Progressive Multi-Modality Learning for Inverse Protein Folding
This work addresses the data scarcity bottleneck in protein design for computational biology, offering an incremental improvement through a novel multi-modality approach.
The authors tackled the problem of limited generalization in inverse protein folding due to scarce structure-sequence data by proposing MMDesign, a multi-modality transfer learning framework that combines pretrained structural and contextual modules, achieving consistent outperformance over baselines on public benchmarks with only a small training dataset.
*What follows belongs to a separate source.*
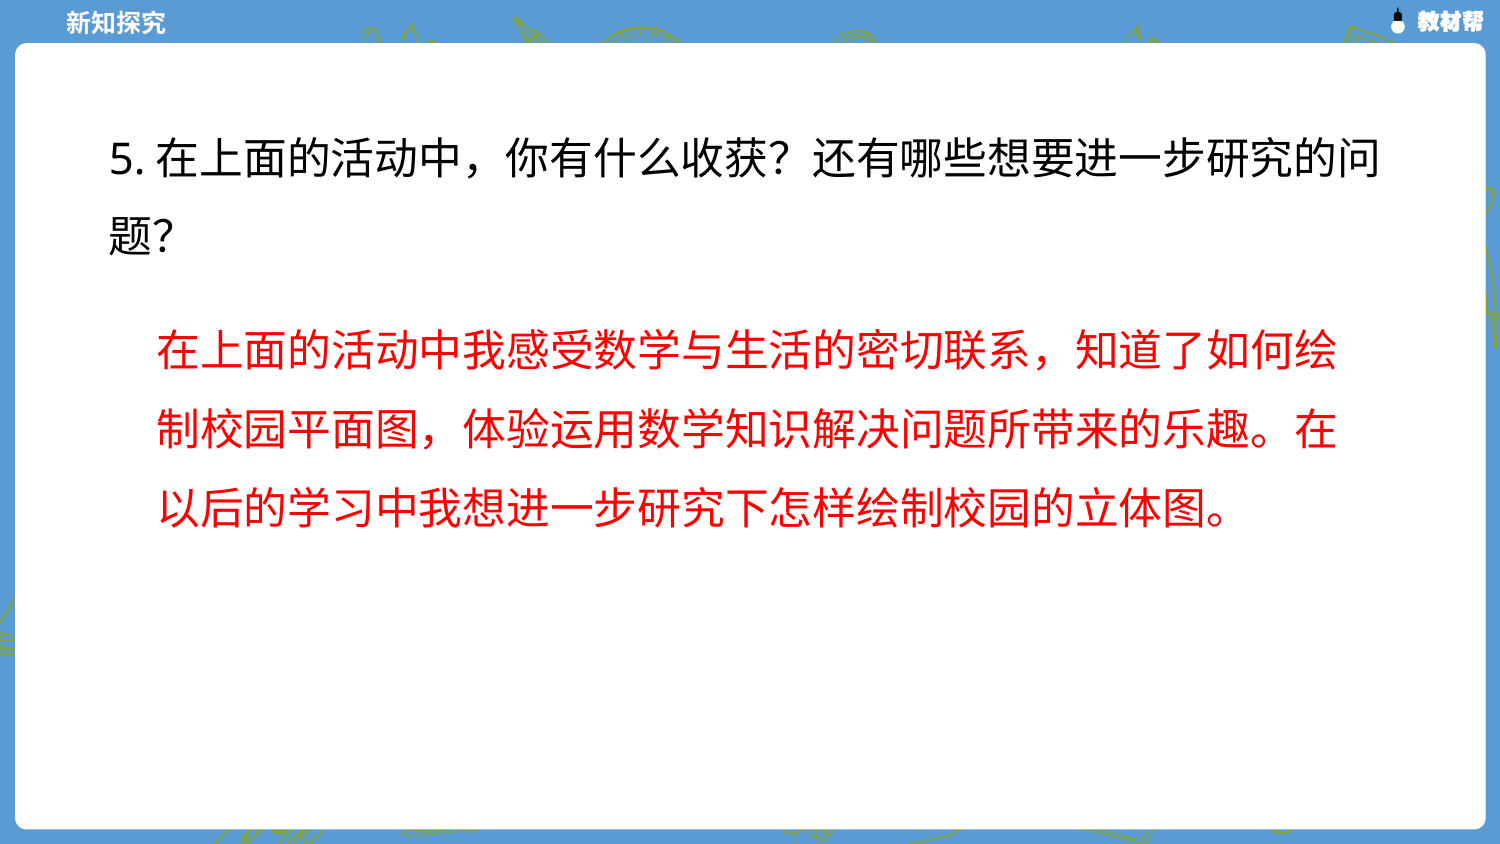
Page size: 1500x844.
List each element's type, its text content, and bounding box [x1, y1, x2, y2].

While deep generative models show promise for learning inverse protein folding directly from data, the lack of publicly available structure-sequence pairings limits their generalization. Previous improvements and data augmentation efforts to overcome this bottleneck have been insufficient. To further address this challenge, we propose a novel protein design paradigm called MMDesign, which leverages multi-modality transfer learning. To our knowledge, MMDesign is the first framework that combines a pretrained structural module with a pretrained contextual module, using an auto-encoder (AE) based language model to incorporate prior protein semantic knowledge. Experimental results, only training with the small dataset, demonstrate that MMDesign consistently outperforms baselines on various public benchmarks. To further assess the biological plausibility, we present systematic quantitative analysis techniques that provide interpretability and reveal more about the laws of protein design.